The Coconut Levy controversy was said to be a scheme successfully hatched by Marcos crony Eduardo “ Danding” Cojuangco Jr. in the study made by David, he said that the levy paid by coconut farmers whenever they sell copra the 1970s was funneled into various companies owned by Cojuangco. Instead of being used for the industry’s development, the levy went to various private companies headed by Cojuangco. Through this, from being a public fund, the levy became a private asset controlled by Danding Cojuangco. The funds were used to buy 47 percent of San Miguel Corporation in Mid-eighties. Total shares bought by the coco levy funds were divided into two, which is 20 percent under Cojuangco and 27 percent under the Coconut Industry Investment Fund.
In December 2001, the Supreme Court ruled that the 27 percent shares in SMC are public funds. This was followed by a May 2004 decision from Sandiganbayan which said that 27 percent of SMC shares were acquired using coco levy fund. But things screw up again for the coconut farmers. It was on September 2009 when the Supreme Court approved the conversion of the 27 percent SMC shares to be preferred from being common stock. This made the coco farmers lose their claim over the shares using their own money.
To date, Danding Cojuangco still claims of owning the said shares in SMC- basing this to the Supreme Court decision. The said common shares in SMC was valued at Php 58 099 047 832 based on the share price of Php117.40 per share on January of the year 2012.
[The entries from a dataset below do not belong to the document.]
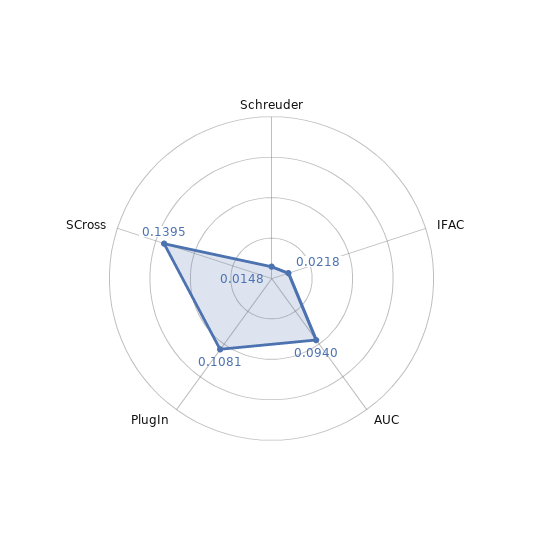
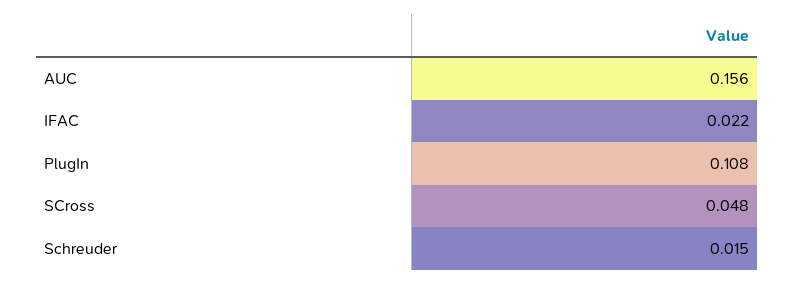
  {
    "Schreuder": 0.0148,
    "IFAC": 0.0218,
-   "AUC": 0.094,
+   "AUC": 0.156,
    "PlugIn": 0.1081,
-   "SCross": 0.1395
+   "SCross": 0.048
  }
Research design and Methods The researcher made use of the Historical and Descriptive research methods in conducting the studies about the Coconut Levy fund. The Historical Research thrives and focuses on the past events that emerged and resulted to the present condition of the Coconut Levy Fund and issues. This too, will deal on the roots and causes of the controversies and the effects it has made nowadays.
The descriptive research is also used to note on some events that occur on present days and interpreted and analyze them according to how those events can affect the topic and how can those events resolve the issues. The use of both historical and descriptive researches are necessary so that every angle of the controversy can be analyzed from the past up to the present day conditions.